The ability to determine the location and relative strength of all
transcription-factor binding sites in a genome is important both for a
comprehensive understanding of gene regulation and for effective promoter
engineering in biotechnological applications. Here we present a
bioinformatically driven experimental method to accurately define the
DNA-binding sequence specificity of transcription factors. A generalized
profile1 was used as a predictive quantitative model for binding
sites, and its parameters were estimated from in vitro−selected
ligands using standard hidden Markov model training algorithms2,
3. Computer simulations showed that several thousand low- to
medium-affinity sequences are required to generate a profile of desired
accuracy. To produce data on this scale, we applied high-throughput genomics
methods to the biochemical problem addressed here.
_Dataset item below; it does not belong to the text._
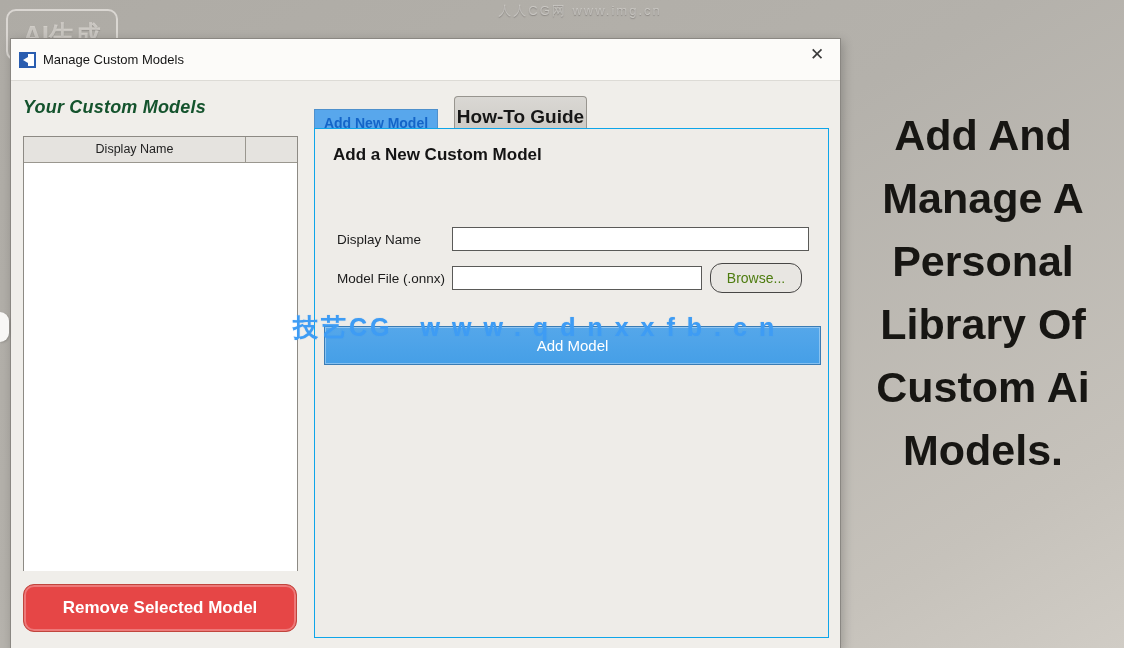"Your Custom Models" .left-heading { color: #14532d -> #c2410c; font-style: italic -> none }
A method combining
systematic evolution of ligands by exponential enrichment (SELEX)4 and serial analysis of gene expression (SAGE)5
protocols was coupled to an automated quality-controlled sequence extraction
procedure based on Phred quality scores6. This allowed the
sequencing of a database of more than 10,000 potential DNA ligands for the
CTF/NFI transcription factor. The resulting binding-site model defines the
sequence specificity of this protein with a high degree of accuracy not
achieved earlier and thereby makes it possible to identify previously unknown
regulatory sequences in genomic DNA. A covariance analysis of the selected
sites revealed non-independent base preferences at different nucleotide
positions, providing insight into the binding mechanism.